§ WORK REQUEST: Stop at the line that contains "19: (186, 237, 12.80)". Until then, set down each line of the records exactly, beginning with the first, and skip pictures.

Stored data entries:
┄┄┄┄┄┄┄┄┄┄┄┄┄┄┄┄┄┄┄┄

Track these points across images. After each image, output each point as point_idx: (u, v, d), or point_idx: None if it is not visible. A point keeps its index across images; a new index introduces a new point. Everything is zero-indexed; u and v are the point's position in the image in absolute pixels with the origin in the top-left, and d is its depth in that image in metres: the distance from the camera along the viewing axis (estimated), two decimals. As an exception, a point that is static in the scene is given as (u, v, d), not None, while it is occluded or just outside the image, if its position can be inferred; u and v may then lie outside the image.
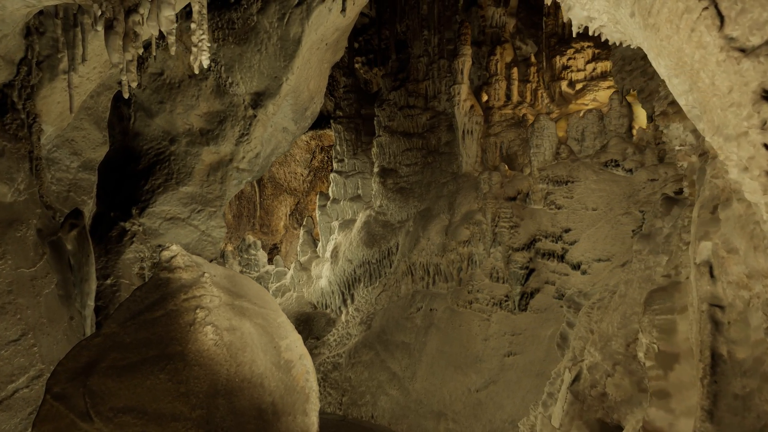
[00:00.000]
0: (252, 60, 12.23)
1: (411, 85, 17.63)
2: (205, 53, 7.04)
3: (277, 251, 26.64)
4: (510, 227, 13.50)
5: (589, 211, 12.95)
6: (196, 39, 7.07)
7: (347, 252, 17.74)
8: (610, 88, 15.06)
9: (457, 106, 15.07)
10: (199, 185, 12.82)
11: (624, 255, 11.70)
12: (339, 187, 19.23)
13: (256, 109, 12.67)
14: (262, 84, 12.52)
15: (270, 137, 13.62)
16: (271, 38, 12.01)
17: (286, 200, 26.23)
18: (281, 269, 20.82)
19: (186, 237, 12.80)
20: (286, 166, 25.57)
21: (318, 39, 12.47)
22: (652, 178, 12.47)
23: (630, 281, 6.70)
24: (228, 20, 11.97)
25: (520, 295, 13.11)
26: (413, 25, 17.75)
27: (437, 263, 14.90)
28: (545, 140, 13.81)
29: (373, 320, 16.09)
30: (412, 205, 16.63)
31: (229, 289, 7.32)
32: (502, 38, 16.23)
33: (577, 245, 12.78)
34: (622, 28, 4.11)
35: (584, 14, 4.48)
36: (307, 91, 13.69)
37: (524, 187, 14.14)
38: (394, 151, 17.52)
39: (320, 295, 18.70)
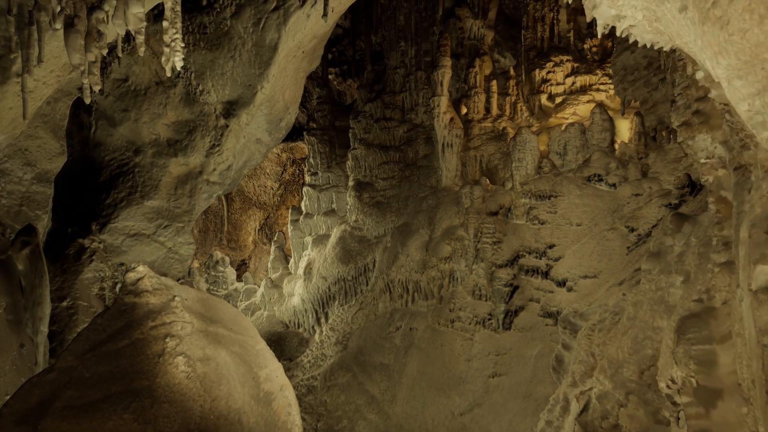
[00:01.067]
0: (225, 67, 11.56)
1: (388, 96, 17.20)
2: (178, 54, 6.39)
3: (246, 267, 25.67)
4: (493, 243, 13.09)
5: (574, 227, 12.66)
6: (168, 38, 6.42)
7: (321, 269, 17.06)
8: (590, 102, 14.94)
9: (436, 119, 14.69)
10: (165, 199, 11.99)
11: (612, 271, 11.41)
12: (312, 201, 18.57)
13: (229, 119, 11.97)
14: (235, 92, 11.84)
15: (243, 148, 12.91)
16: (246, 44, 11.37)
17: (255, 214, 25.36)
18: (251, 287, 19.94)
19: (151, 254, 11.93)
20: (255, 180, 24.75)
21: (295, 46, 11.90)
22: (636, 192, 12.28)
23: (639, 303, 6.29)
24: (199, 24, 11.30)
25: (504, 314, 12.68)
26: (390, 36, 17.38)
27: (417, 280, 14.37)
28: (527, 154, 13.53)
29: (350, 340, 15.40)
30: (390, 220, 16.11)
31: (203, 314, 6.65)
32: (481, 51, 15.98)
33: (561, 261, 12.45)
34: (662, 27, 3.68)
35: (612, 13, 4.05)
36: (283, 101, 13.07)
37: (506, 201, 13.80)
38: (371, 164, 17.01)
39: (293, 314, 17.91)
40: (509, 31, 16.86)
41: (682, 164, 11.81)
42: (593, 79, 15.14)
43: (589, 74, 15.21)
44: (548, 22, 15.81)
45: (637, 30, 4.11)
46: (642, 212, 11.77)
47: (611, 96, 14.95)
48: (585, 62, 15.53)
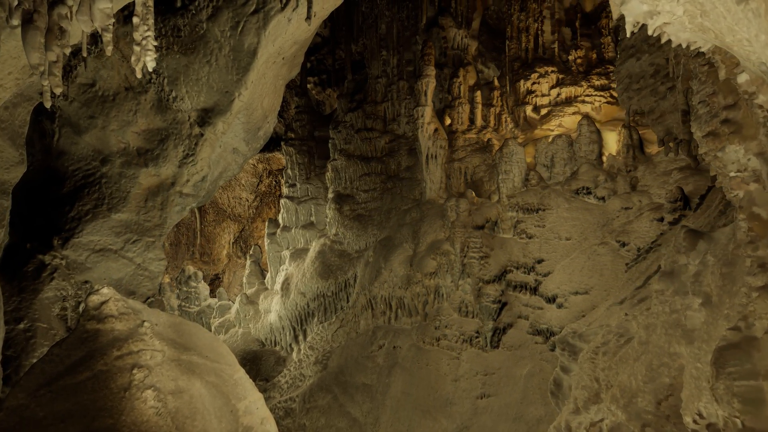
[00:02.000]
0: (200, 72, 10.92)
1: (369, 106, 16.73)
2: (150, 54, 5.78)
3: (219, 282, 24.76)
4: (480, 258, 12.65)
5: (563, 241, 12.31)
6: (139, 36, 5.81)
7: (300, 284, 16.39)
8: (575, 113, 14.71)
9: (420, 129, 14.26)
10: (135, 212, 11.23)
11: (604, 287, 11.06)
12: (290, 213, 17.92)
13: (204, 127, 11.32)
14: (210, 99, 11.20)
15: (218, 159, 12.25)
16: (223, 49, 10.77)
17: (229, 227, 24.53)
18: (225, 303, 19.12)
19: (118, 271, 11.14)
20: (230, 191, 23.95)
21: (275, 52, 11.34)
22: (626, 206, 12.01)
23: (652, 326, 5.86)
24: (173, 27, 10.65)
25: (492, 331, 12.22)
26: (371, 45, 16.95)
27: (401, 296, 13.83)
28: (514, 166, 13.17)
29: (330, 359, 14.74)
30: (372, 234, 15.56)
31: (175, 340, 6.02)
32: (465, 61, 15.66)
33: (551, 277, 12.07)
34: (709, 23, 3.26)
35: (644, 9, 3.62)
36: (261, 109, 12.46)
37: (493, 215, 13.40)
38: (351, 175, 16.48)
39: (269, 332, 17.16)
40: (493, 42, 16.60)
41: (672, 177, 11.59)
42: (578, 91, 14.93)
43: (574, 86, 15.01)
44: (532, 33, 15.60)
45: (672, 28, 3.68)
46: (633, 226, 11.49)
47: (597, 108, 14.75)
48: (570, 74, 15.33)
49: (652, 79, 6.74)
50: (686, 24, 3.47)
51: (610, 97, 14.66)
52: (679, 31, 3.62)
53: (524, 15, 15.60)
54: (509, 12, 15.77)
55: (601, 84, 14.79)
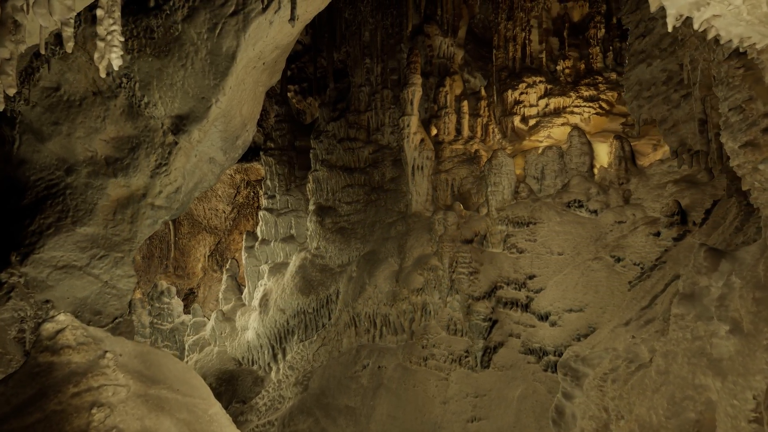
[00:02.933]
0: (174, 77, 10.24)
1: (352, 116, 16.19)
2: (115, 50, 5.13)
3: (194, 297, 23.81)
4: (469, 273, 12.13)
5: (555, 256, 11.87)
6: (103, 30, 5.16)
7: (279, 300, 15.66)
8: (564, 124, 14.38)
9: (406, 140, 13.75)
10: (102, 225, 10.44)
11: (599, 305, 10.62)
12: (269, 226, 17.20)
13: (178, 135, 10.62)
14: (186, 105, 10.52)
15: (194, 169, 11.54)
16: (199, 52, 10.12)
17: (205, 239, 23.64)
18: (200, 319, 18.24)
19: (83, 290, 10.32)
20: (206, 202, 23.10)
21: (255, 56, 10.74)
22: (620, 220, 11.64)
23: (672, 354, 5.36)
24: (146, 28, 9.97)
25: (482, 350, 11.67)
26: (354, 53, 16.44)
27: (386, 314, 13.21)
28: (504, 178, 12.73)
29: (311, 380, 14.01)
30: (355, 248, 14.95)
31: (142, 372, 5.36)
32: (451, 69, 15.25)
33: (543, 293, 11.60)
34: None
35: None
36: (240, 117, 11.81)
37: (481, 228, 12.91)
38: (333, 187, 15.87)
39: (246, 350, 16.36)
40: (479, 51, 16.24)
41: (666, 191, 11.26)
42: (567, 102, 14.63)
43: (562, 96, 14.70)
44: (520, 42, 15.29)
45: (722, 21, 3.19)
46: (628, 241, 11.10)
47: (586, 119, 14.45)
48: (558, 84, 15.03)
49: (665, 86, 6.37)
50: (743, 16, 2.99)
51: (599, 108, 14.38)
52: (730, 25, 3.14)
53: (511, 24, 15.28)
54: (496, 21, 15.45)
55: (590, 95, 14.51)
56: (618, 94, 14.52)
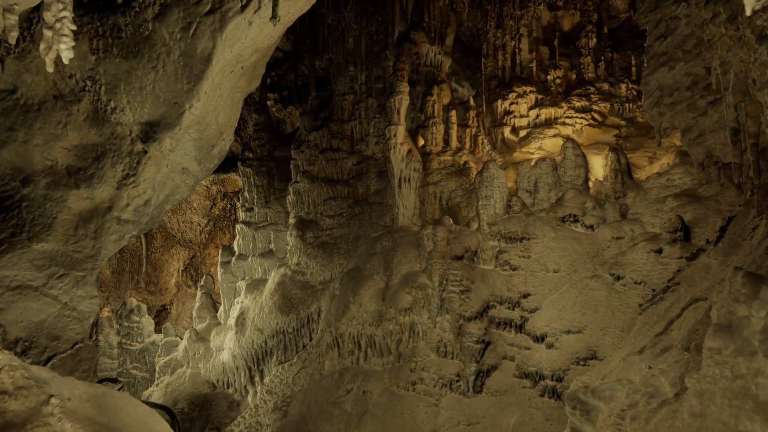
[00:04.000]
0: (144, 80, 9.41)
1: (334, 125, 15.48)
2: (65, 41, 4.35)
3: (167, 314, 22.69)
4: (460, 292, 11.45)
5: (550, 273, 11.27)
6: (51, 17, 4.38)
7: (257, 319, 14.77)
8: (556, 136, 13.88)
9: (392, 150, 13.08)
10: (62, 241, 9.51)
11: (599, 326, 10.02)
12: (247, 240, 16.32)
13: (148, 144, 9.77)
14: (156, 111, 9.69)
15: (165, 180, 10.67)
16: (172, 53, 9.32)
17: (178, 253, 22.59)
18: (172, 339, 17.19)
19: (39, 312, 9.36)
20: (180, 214, 22.10)
21: (233, 59, 9.98)
22: (617, 235, 11.11)
23: (708, 394, 4.71)
24: (112, 26, 9.15)
25: (475, 375, 10.97)
26: (337, 60, 15.78)
27: (371, 334, 12.44)
28: (495, 191, 12.13)
29: (291, 405, 13.13)
30: (338, 264, 14.17)
31: (95, 419, 4.69)
32: (439, 78, 14.67)
33: (539, 313, 10.98)
34: None
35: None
36: (216, 125, 11.00)
37: (472, 244, 12.27)
38: (315, 199, 15.11)
39: (221, 372, 15.38)
40: (467, 60, 15.72)
41: (666, 205, 10.77)
42: (558, 112, 14.15)
43: (554, 107, 14.22)
44: (509, 51, 14.81)
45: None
46: (627, 258, 10.56)
47: (578, 130, 13.98)
48: (549, 94, 14.56)
49: (689, 91, 5.84)
50: None
51: (591, 119, 13.93)
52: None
53: (501, 32, 14.80)
54: (485, 28, 14.95)
55: (582, 105, 14.06)
56: (611, 105, 14.10)
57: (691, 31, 5.64)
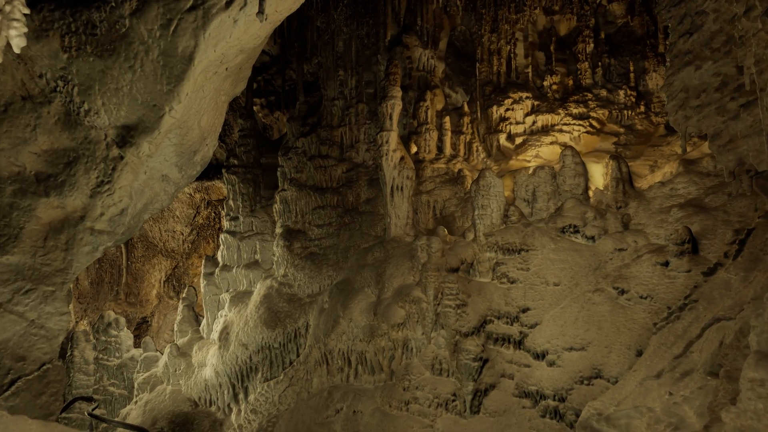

┄┄┄┄┄┄┄┄┄┄┄┄┄┄┄┄┄┄┄┄

§ WORKED SOLUTION:
Track these points across images. After each image, output each point as point_idx: (u, v, d), or point_idx: None if it is not visible. A point keeps its index across images; a new index introduces a new point. Everything is zero-indexed; u and v are the point's position in the image in absolute pixels with the origin in the top-left, and d is its depth in that image in metres: the distance from the camera along the viewing axis (estimated), two decimals. As an exception, a point that is static in the scene is given as (u, v, d), not None, while it is occluded or just outside the image, if its position can be inferred; u and v may then lie outside the image.
[00:00.000]
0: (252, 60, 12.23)
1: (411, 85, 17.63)
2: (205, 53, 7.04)
3: (277, 251, 26.64)
4: (510, 227, 13.50)
5: (589, 211, 12.95)
6: (196, 39, 7.07)
7: (347, 252, 17.74)
8: (610, 88, 15.06)
9: (457, 106, 15.07)
10: (199, 185, 12.82)
11: (624, 255, 11.70)
12: (339, 187, 19.23)
13: (256, 109, 12.67)
14: (262, 84, 12.52)
15: (270, 137, 13.62)
16: (271, 38, 12.01)
17: (286, 200, 26.23)
18: (281, 269, 20.82)
19: (186, 237, 12.80)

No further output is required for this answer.